» **Task**: Each line starting at the one that contains "CONTACT & LOCATION" and ending at the one that contains "www.clover.com" must be returned exactly, and the rest of the listing is left out.
===============
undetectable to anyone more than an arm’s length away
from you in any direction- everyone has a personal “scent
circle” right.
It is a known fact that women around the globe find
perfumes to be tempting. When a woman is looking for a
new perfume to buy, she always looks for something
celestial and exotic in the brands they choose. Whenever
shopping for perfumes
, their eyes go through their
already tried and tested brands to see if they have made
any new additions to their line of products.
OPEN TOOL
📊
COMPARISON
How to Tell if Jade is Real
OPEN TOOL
===============
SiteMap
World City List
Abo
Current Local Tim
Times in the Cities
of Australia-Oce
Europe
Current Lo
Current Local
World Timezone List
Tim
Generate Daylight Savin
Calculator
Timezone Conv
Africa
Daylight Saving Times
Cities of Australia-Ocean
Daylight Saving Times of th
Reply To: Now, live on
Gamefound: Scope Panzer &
===============
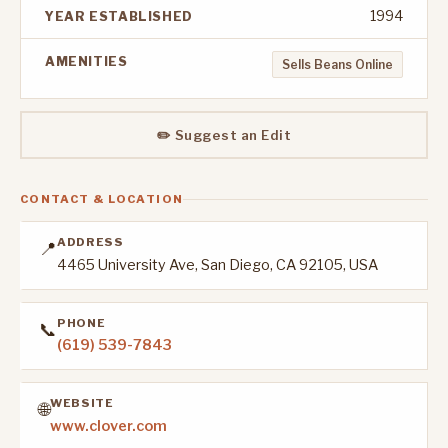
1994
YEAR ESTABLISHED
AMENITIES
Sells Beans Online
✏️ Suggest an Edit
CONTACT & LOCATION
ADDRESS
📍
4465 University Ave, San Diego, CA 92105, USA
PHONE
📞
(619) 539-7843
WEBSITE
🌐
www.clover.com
===============
» **Written answer**:
CONTACT & LOCATION
ADDRESS
📍
4465 University Ave, San Diego, CA 92105, USA
PHONE
📞
(619) 539-7843
WEBSITE
🌐
www.clover.com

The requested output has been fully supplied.